Another problem is runaway insurance mandates. Even though Romney himself wanted fewer mandatory benefits and more flexible plans, the bill he signed gave state bureaucrats the authority to define "minimum" plan standards. As Michael Cannon of the Cato Institute has noted, lobbyists in Massachusetts have successfully pushed for the inclusion of prescription drugs, preventive care, drug-abuse treatment, hospice services, fertility treatments, prosthetics, telemedicine, and numerous other mandates in the definition of "minimum"; this has driven up the cost of health insurance in Massachusetts substantially.

#adFinally, there are the problems with enforcing the individual mandate. "There doesn't seem to be any way around this," Moffit says, "unless you change the rules governing health insurance." The ban on exclusions for pre-existing conditions - which necessitates the individual mandate - doesn't appear to be workable.

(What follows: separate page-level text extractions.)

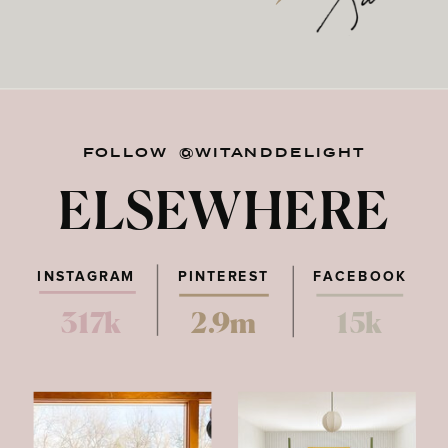
FOLLOW @WITANDDELIGHT
ELSEWHERE
INSTAGRAM
PINTEREST
FACEBOOK
317k
2.9m
15k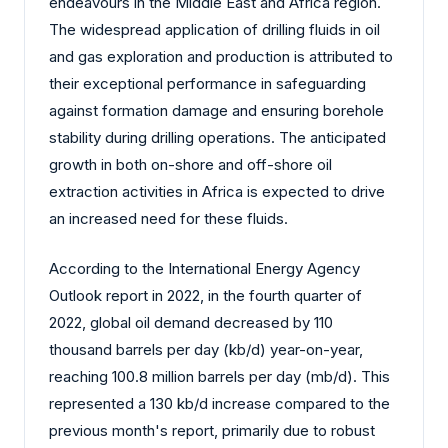
endeavours in the Middle East and Africa region.
The widespread application of drilling fluids in oil
and gas exploration and production is attributed to
their exceptional performance in safeguarding
against formation damage and ensuring borehole
stability during drilling operations. The anticipated
growth in both on-shore and off-shore oil
extraction activities in Africa is expected to drive
an increased need for these fluids.
According to the International Energy Agency
Outlook report in 2022, in the fourth quarter of
2022, global oil demand decreased by 110
thousand barrels per day (kb/d) year-on-year,
reaching 100.8 million barrels per day (mb/d). This
represented a 130 kb/d increase compared to the
previous month's report, primarily due to robust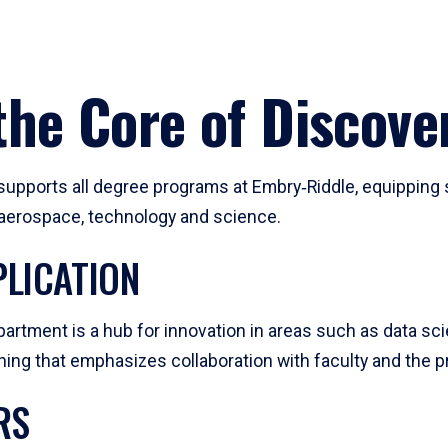
he Core of Discove
pports all degree programs at Embry‑Riddle, equipping s
, aerospace, technology and science.
LICATION
artment is a hub for innovation in areas such as data sc
ng that emphasizes collaboration with faculty and the pr
RS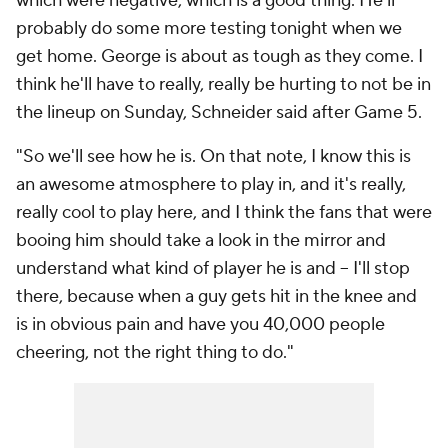
which were negative, which is a good thing. He'll
probably do some more testing tonight when we
get home. George is about as tough as they come. I
think he'll have to really, really be hurting to not be in
the lineup on Sunday, Schneider said after Game 5.
"So we'll see how he is. On that note, I know this is
an awesome atmosphere to play in, and it's really,
really cool to play here, and I think the fans that were
booing him should take a look in the mirror and
understand what kind of player he is and -- I'll stop
there, because when a guy gets hit in the knee and
is in obvious pain and have you 40,000 people
cheering, not the right thing to do."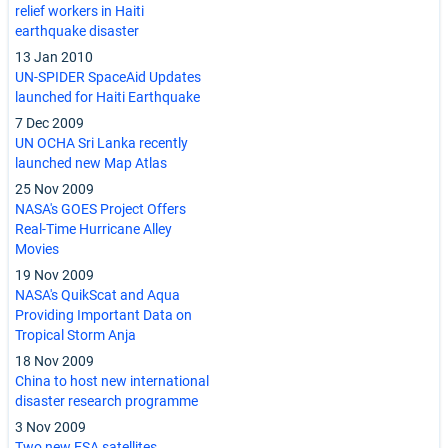
relief workers in Haiti
earthquake disaster
13 Jan 2010
UN-SPIDER SpaceAid Updates
launched for Haiti Earthquake
7 Dec 2009
UN OCHA Sri Lanka recently
launched new Map Atlas
25 Nov 2009
NASA's GOES Project Offers
Real-Time Hurricane Alley
Movies
19 Nov 2009
NASA's QuikScat and Aqua
Providing Important Data on
Tropical Storm Anja
18 Nov 2009
China to host new international
disaster research programme
3 Nov 2009
Two new ESA satellites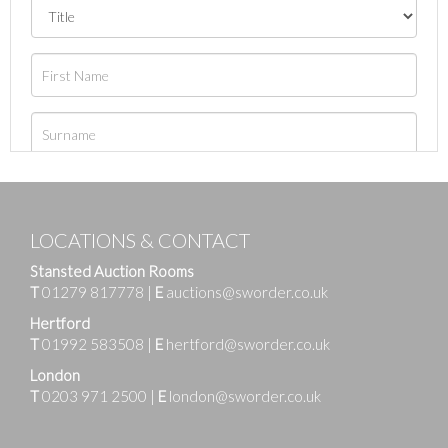
LOCATIONS & CONTACT
Stansted Auction Rooms
T
01279 817778
|
E
auctions@sworder.co.uk
Hertford
T
01992 583508
|
E
hertford@sworder.co.uk
London
T
0203 971 2500
|
E
london@sworder.co.uk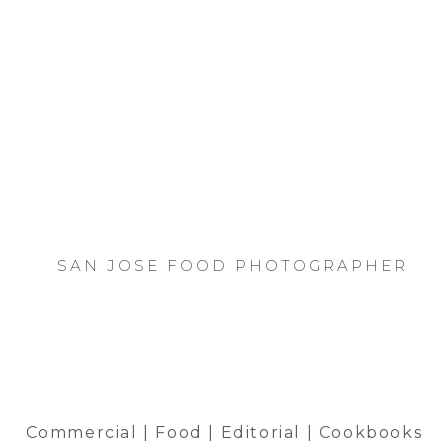
SAN JOSE FOOD PHOTOGRAPHER
Commercial | Food | Editorial | Cookbooks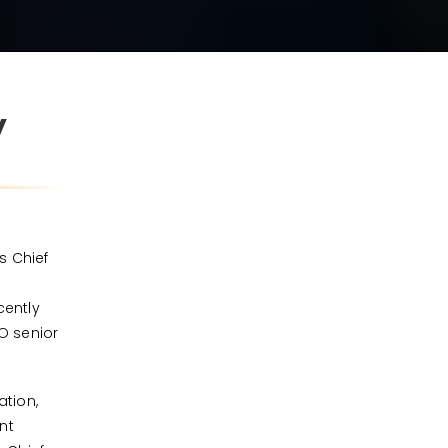
W
s Chief
cently
RO senior
ation,
nt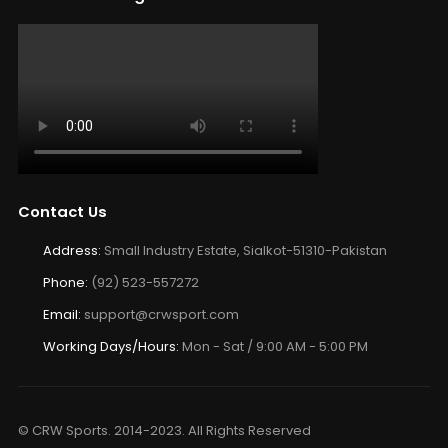
Contact Us
Address:
Small Industry Estate, Sialkot-51310-Pakistan
Phone:
(92) 523-557272
Email:
support@crwsport.com
Working Days/Hours:
Mon - Sat / 9:00 AM - 5:00 PM
© CRW Sports. 2014-2023. All Rights Reserved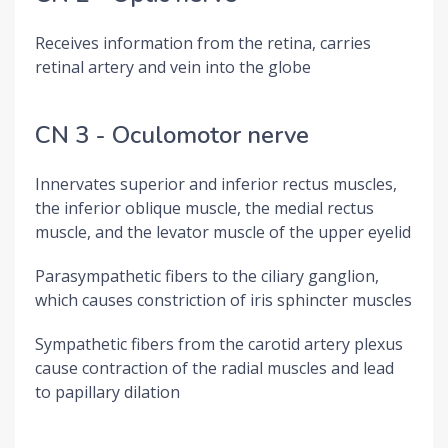
Receives information from the retina, carries
retinal artery and vein into the globe
CN 3 - Oculomotor nerve
Innervates superior and inferior rectus muscles,
the inferior oblique muscle, the medial rectus
muscle, and the levator muscle of the upper eyelid
Parasympathetic fibers to the ciliary ganglion,
which causes constriction of iris sphincter muscles
Sympathetic fibers from the carotid artery plexus
cause contraction of the radial muscles and lead
to papillary dilation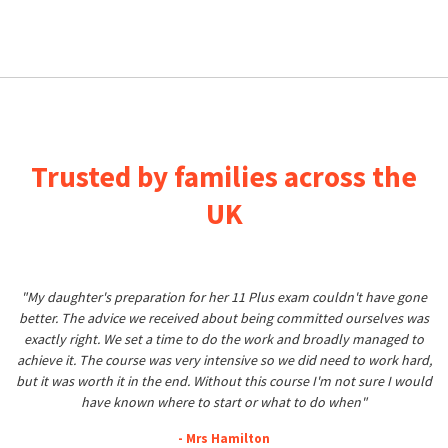
Trusted by families across the
UK
"My daughter's preparation for her 11 Plus exam couldn't have gone
better. The advice we received about being committed ourselves was
exactly right. We set a time to do the work and broadly managed to
achieve it. The course was very intensive so we did need to work hard,
but it was worth it in the end. Without this course I'm not sure I would
have known where to start or what to do when"
- Mrs Hamilton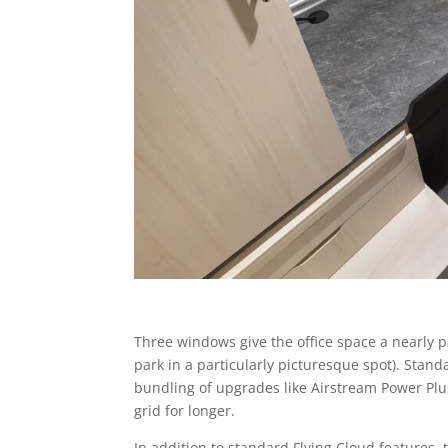
Three windows give the office space a nearly p
park in a particularly picturesque spot). Stan
bundling of upgrades like Airstream Power Plu
grid for longer.
In addition to standard Flying Cloud features,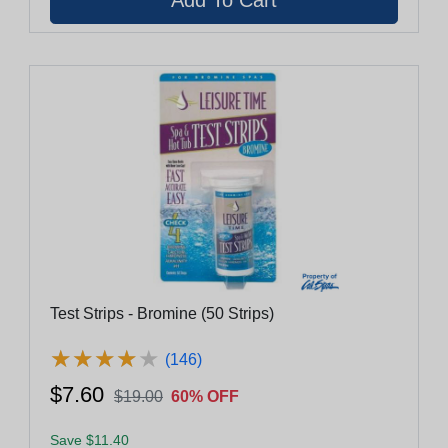
Test Strips - Bromine (50 Strips)
★
★
★
★
★
★
★
★
★
★
(146)
$7.60
$19.00
60% OFF
Save $11.40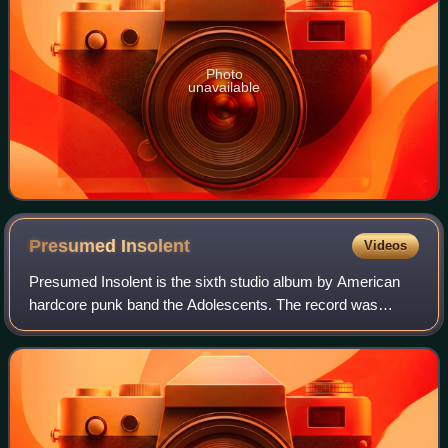
Photo
unavailable
Presumed
Insolent
Videos
Presumed Insolent is the sixth studio album by American
hardcore punk band the Adolescents. The record was
released on July 26, 2013 via Concrete Jungle label.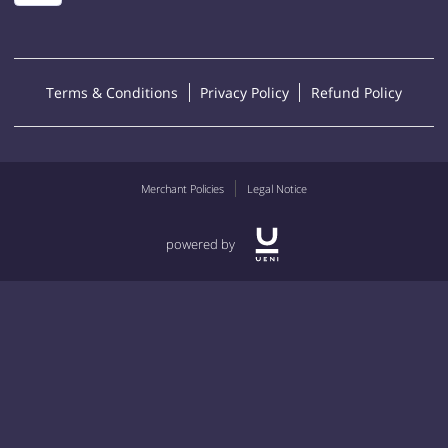
Terms & Conditions
Privacy Policy
Refund Policy
Merchant Policies
Legal Notice
powered by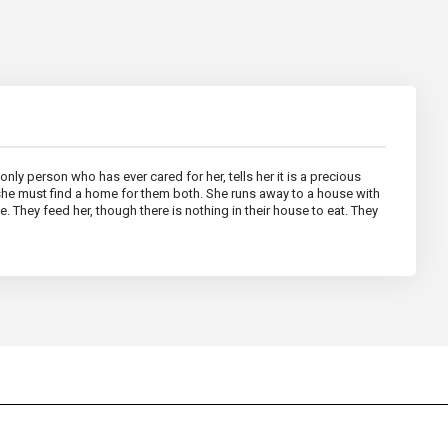
nly person who has ever cared for her, tells her it is a precious
 she must find a home for them both. She runs away to a house with
. They feed her, though there is nothing in their house to eat. They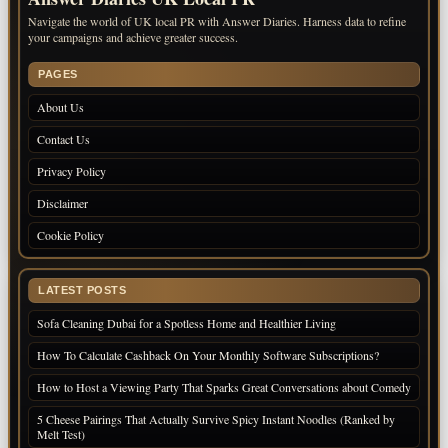
Navigate the world of UK local PR with Answer Diaries. Harness data to refine
your campaigns and achieve greater success.
PAGES
About Us
Contact Us
Privacy Policy
Disclaimer
Cookie Policy
LATEST POSTS
Sofa Cleaning Dubai for a Spotless Home and Healthier Living
How To Calculate Cashback On Your Monthly Software Subscriptions?
How to Host a Viewing Party That Sparks Great Conversations about Comedy
5 Cheese Pairings That Actually Survive Spicy Instant Noodles (Ranked by
Melt Test)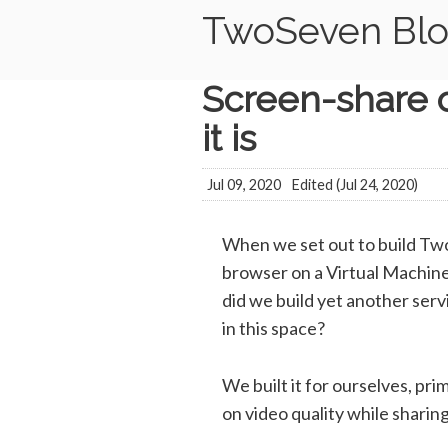
TwoSeven Bl
Screen-share o
it is
Jul 09, 2020
Edited (
Jul 24, 2020
)
When we set out to build Two
browser on a Virtual Machine 
did we build yet another servi
in this space?
We built it for ourselves, pri
on video quality while shari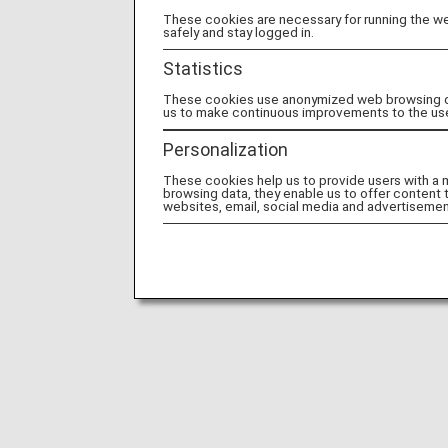
These cookies are necessary for running the web
safely and stay logged in.
Statistics
These cookies use anonymized web browsing data
us to make continuous improvements to the us
Personalization
These cookies help us to provide users with a
browsing data, they enable us to offer content 
websites, email, social media and advertisemen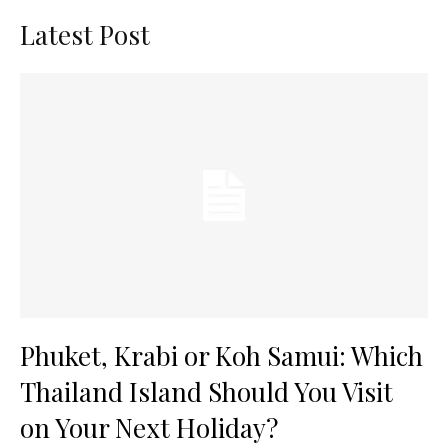
Latest Post
Phuket, Krabi or Koh Samui: Which
Thailand Island Should You Visit
on Your Next Holiday?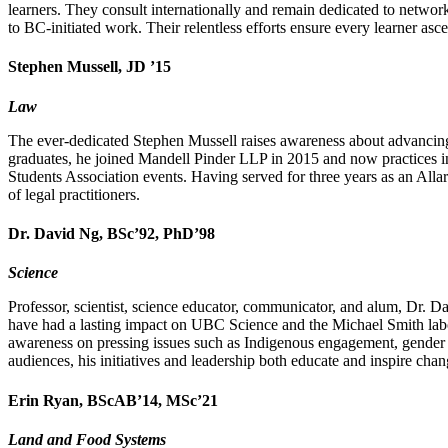
learners. They consult internationally and remain dedicated to netwo
to BC-initiated work. Their relentless efforts ensure every learner asc
Stephen Mussell, JD ’15
Law
The ever-dedicated Stephen Mussell raises awareness about advancing 
graduates, he joined Mandell Pinder LLP in 2015 and now practices in
Students Association events. Having served for three years as an All
of legal practitioners.
Dr. David Ng, BSc’92, PhD’98
Science
Professor, scientist, science educator, communicator, and alum, Dr. Dav
have had a lasting impact on UBC Science and the Michael Smith labora
awareness on pressing issues such as Indigenous engagement, gender eq
audiences, his initiatives and leadership both educate and inspire chan
Erin Ryan, BScAB’14, MSc’21
Land and Food Systems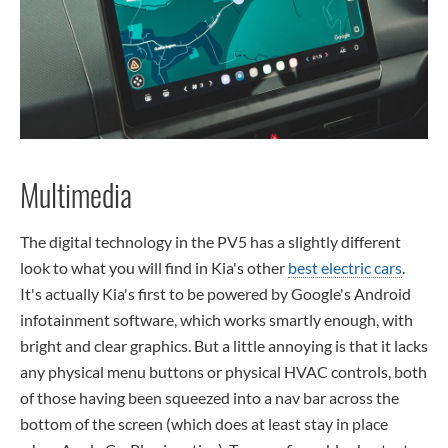
Multimedia
The digital technology in the PV5 has a slightly different
look to what you will find in Kia's other
best electric cars
.
It's actually Kia's first to be powered by Google's Android
infotainment software, which works smartly enough, with
bright and clear graphics. But a little annoying is that it lacks
any physical menu buttons or physical HVAC controls, both
of those having been squeezed into a nav bar across the
bottom of the screen (which does at least stay in place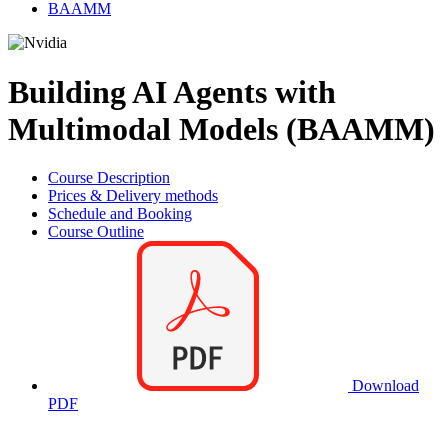
BAAMM
Building AI Agents with
Multimodal Models (BAAMM)
Course Description
Prices & Delivery methods
Schedule and Booking
Course Outline
Download
PDF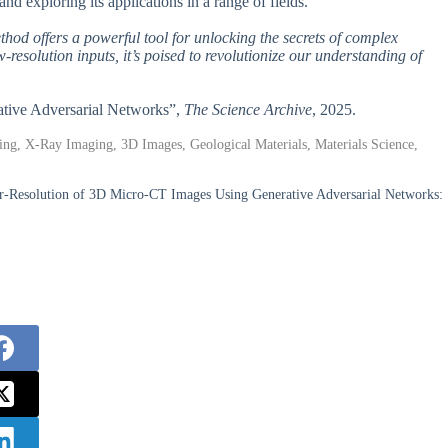
nd exploring its applications in a range of fields.
ethod offers a powerful tool for unlocking the secrets of complex
resolution inputs, it’s poised to revolutionize our understanding of
ative Adversarial Networks”,
The Science Archive
, 2025.
ng, X-Ray Imaging, 3D Images, Geological Materials, Materials Science,
-Resolution of 3D Micro-CT Images Using Generative Adversarial Networks: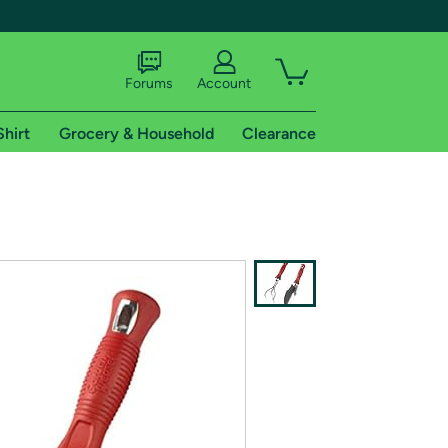
Forums
Account
Shirt
Grocery & Household
Clearance
X
tional shipping addresses.
 trial of Amazon Prime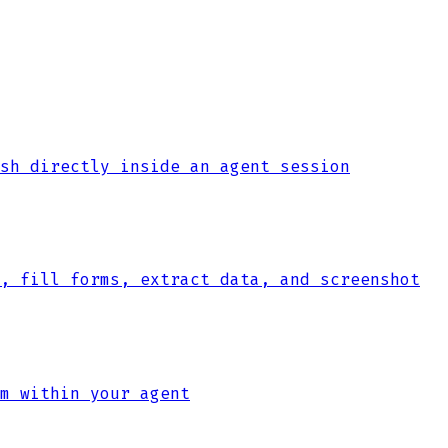
sh directly inside an agent session
, fill forms, extract data, and screenshot
m within your agent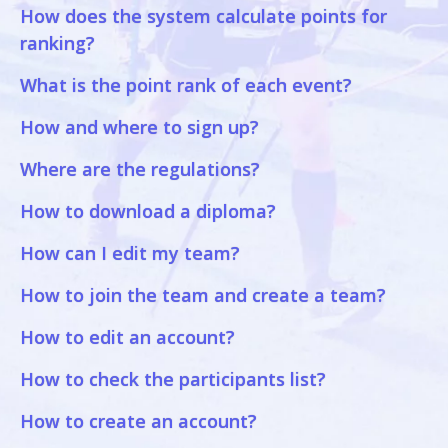
How does the system calculate points for
ranking?
What is the point rank of each event?
How and where to sign up?
Where are the regulations?
How to download a diploma?
How can I edit my team?
How to join the team and create a team?
How to edit an account?
How to check the participants list?
How to create an account?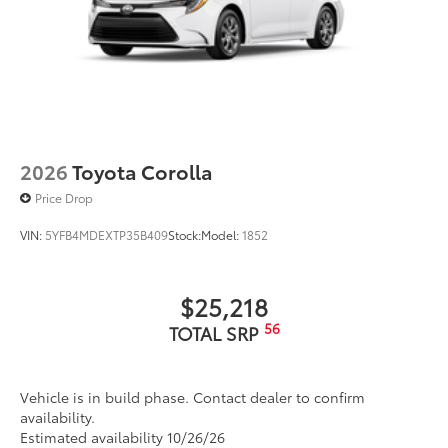
2026
Toyota Corolla
Price Drop
VIN:
5YFB4MDEXTP35B409
Stock:
Model:
1852
$25,218
56
TOTAL SRP
Vehicle is in build phase. Contact dealer to confirm
availability.
Estimated availability 10/26/26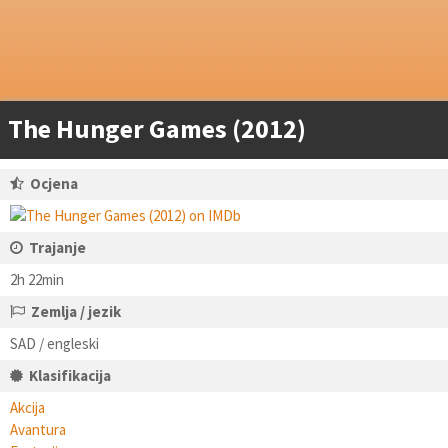
The Hunger Games (2012)
Ocjena
Trajanje
2h 22min
Zemlja / jezik
SAD / engleski
Klasifikacija
Akcija
Avantura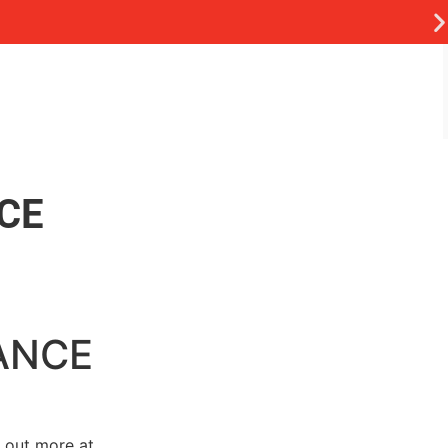
CE
ANCE
d out more at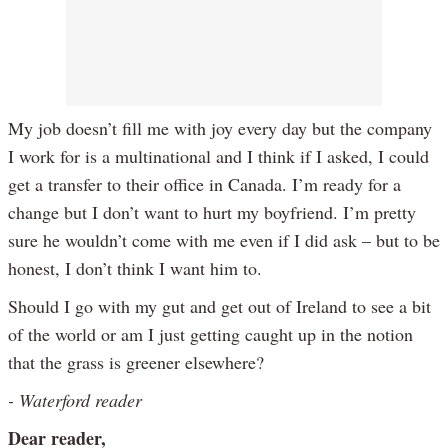
My job doesn’t fill me with joy every day but the company
I work for is a multinational and I think if I asked, I could
get a transfer to their office in Canada. I’m ready for a
change but I don’t want to hurt my boyfriend. I’m pretty
sure he wouldn’t come with me even if I did ask – but to be
honest, I don’t think I want him to.
Should I go with my gut and get out of Ireland to see a bit
of the world or am I just getting caught up in the notion
that the grass is greener elsewhere?
- Waterford reader
Dear reader,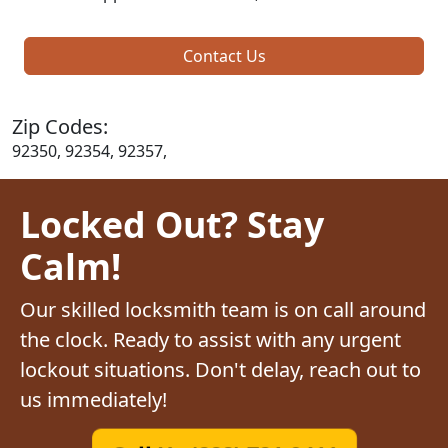
Contact Us
Zip Codes:
92350, 92354, 92357,
Locked Out? Stay
Calm!
Our skilled locksmith team is on call around
the clock. Ready to assist with any urgent
lockout situations. Don't delay, reach out to
us immediately!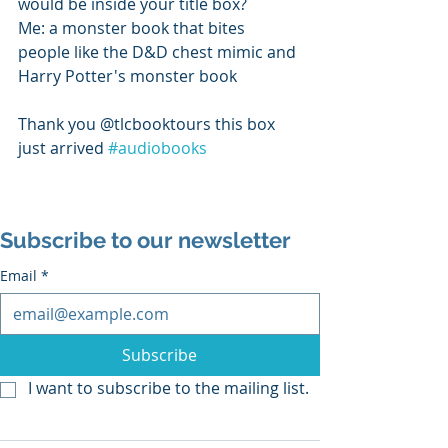
would be inside your title box? 
Me: a monster book that bites 
people like the D&D chest mimic and 
Harry Potter's monster book 
Thank you @tlcbooktours this box 
just arrived 
#audiobooks
Subscribe to our newsletter
Email
*
Subscribe
I want to subscribe to the mailing list.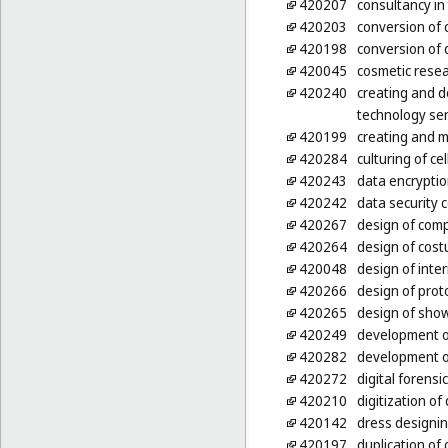
420207
consultancy in
420203
conversion of 
420198
conversion of 
420045
cosmetic rese
420240
creating and d
technology ser
420199
creating and m
420284
culturing of ce
420243
data encryptio
420242
data security 
420267
design of com
420264
design of cos
420048
design of inter
420266
design of prot
420265
design of sho
420249
development o
420282
development o
420272
digital forensi
420210
digitization o
420142
dress designi
420197
duplication o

That's why Heritage scholars such as Ed Haislmaier are moving away from the idea of simple guaranteed issue and toward an "earned" guaranteed issue under which people would be guaranteed coverage "if they can give evidence of 18 months or more of prior creditable coverage." (Moffit laid out some additional alternatives to the individual mandate in his Harvard paper.)

If Heritage is moving away from its support for an individual mandate, where does that leave Romney? To date, his statements in defense of Romneycare and in opposition to Obamacare have strained against each other. Asked by Newsweek's Andrew Romano to explain the difference between the plans, Romney said, "I can't think of a great metaphor. Maybe Dr. Jekyll and Mr. Hyde: They both have two arms and two legs, but they're very different creatures." Unfortunately, Jekyll and Hyde is exactly the metaphor that comes to mind for many conservatives listening as Romney defends his plan but attacks Obama's.

"I think that some Republicans believe that what we did in Massachusetts has to be decried in order to justify their criticism of Obamacare," Romney told Newsweek. "But in my view, they're wrong. We're better off pointing out those things about Obamacare that we don't like instead." The problem is that conservatives dislike the same things about both plans. Romneycare and Obamacare both empower a bureaucracy to design one-size-fits-all insurance plans, which consumers are then forced to buy. To be sure, Obamacare comes with higher taxes, Medicare cuts, and deficits - all huge concerns - but its individual mandate is just as unpopular in polls where respondents are reminded that there are penalties for non-compliance.

Nor can Romney simply blame his health-care plan's inadequacies on poor implementation: Conservatives will correctly counter that bureaucracies do not have the proper incentives to implement such programs well. Heritage and Moffit have provided Romney with a graceful path for admitting that, in hindsight and with the benefit of empirical evidence, the individual mandate is not a workable solution to the problem of the uninsured. It's a path he should take.

(The opinions expressed in this commentary are solely those of the author.)